* [Aim of the task] Please count how many of the lines below contain the string "Crna", treating uppercase and lowercase as different, and give only that number.

-------------------------

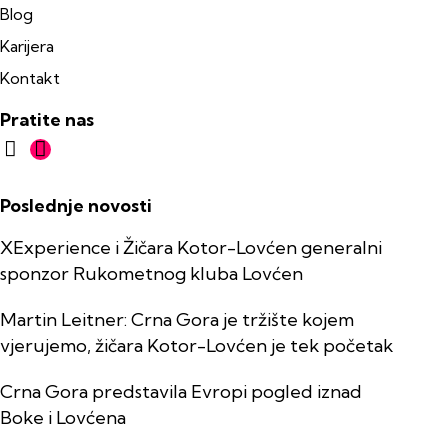
Blog
Karijera
Kontakt
Pratite nas
Poslednje novosti
XExperience i Žičara Kotor-Lovćen generalni
sponzor Rukometnog kluba Lovćen
Martin Leitner: Crna Gora je tržište kojem
vjerujemo, žičara Kotor-Lovćen je tek početak
Crna Gora predstavila Evropi pogled iznad
Boke i Lovćena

-------------------------

* [Reply to the exercise] 2